Star Jones is a successful attorney, author, TV personality and American Heart Association National Volunteer. A decade ago, she was also obese, stressed out, and wondering what to do about it.
“I was the one who went from sexy and full figured to sloppy and fat,” she said Thursday at the American Heart Association’s national headquarters in Dallas. “And I made the decision to get control of my weight and that saved my life. In the words of one of my favorite movies, ‘Shawshank Redemption,’ I had to get busy living or get busy dying. I chose to live.”
For Jones, getting busy living meant undergoing gastric bypass surgery in 2003 to help her shed 150 pounds. It meant no more junk food and a dedication to healthier living through regular exercise and better eating habits.
Yet by 2008, something didn’t feel right to Jones, a former senior district attorney who later was chief legal analyst on the Inside Edition TV program during the O.J. Simpson trial.
“I was really tired – not in the ‘my life is so fabulously busy’ sort of way, but the ‘my body doesn’t feel good, I feel just exhausted and I’m trying not to acknowledge it’ sort of way,” she said. “I was short of breath and experiencing frequent and intense heart palpitations, like someone was punching me in the chest constantly. I would get lightheaded if I went from sitting to standing too quickly. And it wasn’t like George Clooney or Denzel Washington had just walked by.”
Extensive testing in 2010 revealed something Jones never suspected: heart disease. Her cardiologist, former AHA president Dr. Valentin Fuster, said she needed open heart surgery to repair a damaged aortic valve. The hope was that the procedure would allow Jones to stave off the need for a valve replacement or heart replacement surgery later in life.

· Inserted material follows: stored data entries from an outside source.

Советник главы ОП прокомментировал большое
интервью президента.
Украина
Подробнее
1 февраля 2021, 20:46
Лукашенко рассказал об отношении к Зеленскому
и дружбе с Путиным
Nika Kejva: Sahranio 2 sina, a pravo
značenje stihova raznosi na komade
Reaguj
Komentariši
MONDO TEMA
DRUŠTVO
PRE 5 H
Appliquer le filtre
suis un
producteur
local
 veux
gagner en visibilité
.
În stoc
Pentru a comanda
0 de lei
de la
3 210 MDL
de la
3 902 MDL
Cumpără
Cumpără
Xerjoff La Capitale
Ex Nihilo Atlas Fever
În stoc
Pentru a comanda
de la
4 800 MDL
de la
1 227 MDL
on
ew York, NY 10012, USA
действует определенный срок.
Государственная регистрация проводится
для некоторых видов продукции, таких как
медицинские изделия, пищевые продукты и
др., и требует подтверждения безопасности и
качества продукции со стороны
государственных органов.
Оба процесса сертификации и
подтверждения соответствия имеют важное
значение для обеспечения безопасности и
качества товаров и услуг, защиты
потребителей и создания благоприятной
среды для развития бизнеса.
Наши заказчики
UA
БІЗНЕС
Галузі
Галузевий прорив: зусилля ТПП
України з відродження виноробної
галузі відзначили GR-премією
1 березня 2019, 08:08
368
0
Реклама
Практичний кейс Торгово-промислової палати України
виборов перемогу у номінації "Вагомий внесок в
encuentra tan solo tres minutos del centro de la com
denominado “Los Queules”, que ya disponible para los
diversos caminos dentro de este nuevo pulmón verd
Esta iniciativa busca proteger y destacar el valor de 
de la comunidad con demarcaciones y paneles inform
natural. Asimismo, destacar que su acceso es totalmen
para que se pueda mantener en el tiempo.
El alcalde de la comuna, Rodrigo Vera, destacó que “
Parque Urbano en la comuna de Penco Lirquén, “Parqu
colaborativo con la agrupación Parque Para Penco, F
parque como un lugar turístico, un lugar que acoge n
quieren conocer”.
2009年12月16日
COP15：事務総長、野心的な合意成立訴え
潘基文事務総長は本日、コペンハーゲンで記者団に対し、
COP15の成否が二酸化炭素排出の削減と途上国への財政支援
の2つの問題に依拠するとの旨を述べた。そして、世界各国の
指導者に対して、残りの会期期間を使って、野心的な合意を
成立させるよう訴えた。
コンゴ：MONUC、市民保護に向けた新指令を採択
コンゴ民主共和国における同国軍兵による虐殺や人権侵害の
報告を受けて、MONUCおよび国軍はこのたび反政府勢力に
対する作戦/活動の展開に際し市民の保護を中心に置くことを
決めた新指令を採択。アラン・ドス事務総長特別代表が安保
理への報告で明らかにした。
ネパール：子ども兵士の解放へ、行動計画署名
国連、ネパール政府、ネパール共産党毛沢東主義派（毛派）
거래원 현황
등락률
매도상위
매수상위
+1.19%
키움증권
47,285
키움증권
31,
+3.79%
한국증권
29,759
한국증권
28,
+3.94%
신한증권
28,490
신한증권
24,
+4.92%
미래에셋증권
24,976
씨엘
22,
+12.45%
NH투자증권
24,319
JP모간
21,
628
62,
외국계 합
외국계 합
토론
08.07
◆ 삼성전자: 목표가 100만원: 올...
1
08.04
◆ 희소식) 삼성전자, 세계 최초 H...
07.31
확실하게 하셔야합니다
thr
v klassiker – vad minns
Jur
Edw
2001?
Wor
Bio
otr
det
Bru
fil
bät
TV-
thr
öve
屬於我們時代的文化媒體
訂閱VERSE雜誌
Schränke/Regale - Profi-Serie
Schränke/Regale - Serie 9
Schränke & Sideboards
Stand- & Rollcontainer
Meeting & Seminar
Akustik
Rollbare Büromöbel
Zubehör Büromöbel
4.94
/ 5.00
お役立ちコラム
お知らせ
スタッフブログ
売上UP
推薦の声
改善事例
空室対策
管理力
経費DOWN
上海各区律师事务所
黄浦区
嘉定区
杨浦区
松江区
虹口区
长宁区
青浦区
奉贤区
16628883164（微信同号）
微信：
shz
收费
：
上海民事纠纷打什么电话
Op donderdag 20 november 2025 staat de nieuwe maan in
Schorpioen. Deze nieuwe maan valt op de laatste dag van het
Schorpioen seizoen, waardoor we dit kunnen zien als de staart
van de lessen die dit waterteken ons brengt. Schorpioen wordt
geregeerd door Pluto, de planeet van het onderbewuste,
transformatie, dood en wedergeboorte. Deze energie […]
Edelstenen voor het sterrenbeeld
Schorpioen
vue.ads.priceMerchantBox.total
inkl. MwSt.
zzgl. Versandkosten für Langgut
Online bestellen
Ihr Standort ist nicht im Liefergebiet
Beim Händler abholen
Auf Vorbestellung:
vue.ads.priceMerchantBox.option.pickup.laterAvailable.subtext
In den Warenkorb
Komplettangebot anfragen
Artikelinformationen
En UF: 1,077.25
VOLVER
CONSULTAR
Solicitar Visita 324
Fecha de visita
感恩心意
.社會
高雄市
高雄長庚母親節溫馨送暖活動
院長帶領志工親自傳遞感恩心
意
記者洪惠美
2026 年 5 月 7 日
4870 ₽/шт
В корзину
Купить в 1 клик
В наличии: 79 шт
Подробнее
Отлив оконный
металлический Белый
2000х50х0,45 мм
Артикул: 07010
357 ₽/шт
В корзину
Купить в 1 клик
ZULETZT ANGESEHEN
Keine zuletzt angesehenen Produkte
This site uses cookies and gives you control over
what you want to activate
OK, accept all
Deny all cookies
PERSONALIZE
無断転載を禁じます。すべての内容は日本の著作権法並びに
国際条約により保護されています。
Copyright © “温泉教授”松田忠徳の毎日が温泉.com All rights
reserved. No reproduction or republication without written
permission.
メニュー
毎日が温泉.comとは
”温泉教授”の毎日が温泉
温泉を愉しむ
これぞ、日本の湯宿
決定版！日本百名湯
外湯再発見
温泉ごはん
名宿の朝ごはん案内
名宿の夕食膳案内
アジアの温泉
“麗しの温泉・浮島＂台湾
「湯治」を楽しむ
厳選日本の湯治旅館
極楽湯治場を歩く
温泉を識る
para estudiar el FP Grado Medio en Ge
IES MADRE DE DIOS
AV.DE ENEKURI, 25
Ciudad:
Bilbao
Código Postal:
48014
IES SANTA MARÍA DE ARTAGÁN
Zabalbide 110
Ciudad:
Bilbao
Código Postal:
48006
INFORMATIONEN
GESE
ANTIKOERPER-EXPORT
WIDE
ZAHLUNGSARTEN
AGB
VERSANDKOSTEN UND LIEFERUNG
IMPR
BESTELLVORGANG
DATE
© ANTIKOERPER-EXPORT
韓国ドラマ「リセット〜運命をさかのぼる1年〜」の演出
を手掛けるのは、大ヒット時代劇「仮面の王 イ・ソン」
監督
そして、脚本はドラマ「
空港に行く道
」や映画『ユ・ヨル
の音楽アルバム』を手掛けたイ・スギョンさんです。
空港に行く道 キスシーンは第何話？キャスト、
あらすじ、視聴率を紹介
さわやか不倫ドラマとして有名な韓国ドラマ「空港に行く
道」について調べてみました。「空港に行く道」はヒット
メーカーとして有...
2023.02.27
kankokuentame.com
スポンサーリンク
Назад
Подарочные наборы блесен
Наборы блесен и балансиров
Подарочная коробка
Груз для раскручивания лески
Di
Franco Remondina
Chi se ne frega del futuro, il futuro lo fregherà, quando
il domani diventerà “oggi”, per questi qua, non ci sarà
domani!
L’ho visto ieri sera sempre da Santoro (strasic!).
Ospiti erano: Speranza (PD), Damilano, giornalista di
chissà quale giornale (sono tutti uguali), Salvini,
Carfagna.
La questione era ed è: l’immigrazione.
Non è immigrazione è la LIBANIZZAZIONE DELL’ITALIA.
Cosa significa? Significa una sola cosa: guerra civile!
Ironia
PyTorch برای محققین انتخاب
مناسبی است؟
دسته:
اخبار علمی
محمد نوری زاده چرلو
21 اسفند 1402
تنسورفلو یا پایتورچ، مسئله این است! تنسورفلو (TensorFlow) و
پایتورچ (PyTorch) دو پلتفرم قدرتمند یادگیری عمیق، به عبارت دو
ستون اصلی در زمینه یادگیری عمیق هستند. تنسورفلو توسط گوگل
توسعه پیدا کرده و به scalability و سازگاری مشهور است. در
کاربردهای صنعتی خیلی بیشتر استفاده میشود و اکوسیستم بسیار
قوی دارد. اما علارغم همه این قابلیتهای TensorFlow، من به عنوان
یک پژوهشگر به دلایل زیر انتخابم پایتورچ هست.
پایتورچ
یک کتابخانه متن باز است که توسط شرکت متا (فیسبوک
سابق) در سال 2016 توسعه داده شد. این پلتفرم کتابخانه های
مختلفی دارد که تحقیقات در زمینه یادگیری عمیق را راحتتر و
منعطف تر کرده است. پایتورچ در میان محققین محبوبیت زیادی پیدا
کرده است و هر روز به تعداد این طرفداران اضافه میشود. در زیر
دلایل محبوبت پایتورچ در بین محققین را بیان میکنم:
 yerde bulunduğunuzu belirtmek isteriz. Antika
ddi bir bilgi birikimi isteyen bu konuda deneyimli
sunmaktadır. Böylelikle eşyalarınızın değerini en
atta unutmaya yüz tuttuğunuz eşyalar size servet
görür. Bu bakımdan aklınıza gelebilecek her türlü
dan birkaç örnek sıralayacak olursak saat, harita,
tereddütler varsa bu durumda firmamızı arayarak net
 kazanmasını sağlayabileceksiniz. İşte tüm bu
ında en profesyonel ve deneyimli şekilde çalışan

“I was like, ‘Are you out of your mind?'” she said. “I really couldn’t understand why this was happening to me. I always thought that heart disease was an ‘old white dude’s disease’ — those are the faces you saw on those ads. Heart disease didn’t happen to newly hot black girls who thought they had it going on.”
According to the AHA, heart disease is the nation’s No. 1 killer. More women die of heart disease than all forms of cancer combined, affecting some 42 million women in the U.S. annually. Black women are 50 percent more likely to develop hypertension—a major risk factor for heart disease–than white women. Meanwhile, half of black women are considered obese, another risk factor for heart disease.
To perform the procedure, doctors had to remove her heart and stopped her heart for 22 minutes and put it on ice. The surgery was a success. And Jones, one of the original hosts of ABC’s “The View” weekday talk show, was determined to become a heart health advocate.
Seven months after her surgery and countless hours of intensive cardiac rehabilitation, Jones competed on NBC’s “Celebrity Apprentice” reality show on behalf of the American Heart Association and its Go Red for Women campaign. She raised a record-setting $175,000 on the show and another $175,000 by the time it aired.
Heart health has been her passionate plea ever since.
“I was lucky. I came through heart disease–I’m a survivor,” Jones said. “Of all the jobs I have, of all the roles I play and titles I possess, I am most proud of my role as AHA National Volunteer. Heart health has become my mission in life and my hope for tomorrow and it fills me with tremendous pride and humility to represent the organization that is leading the way in the fight to reduce heart disease for Americans.”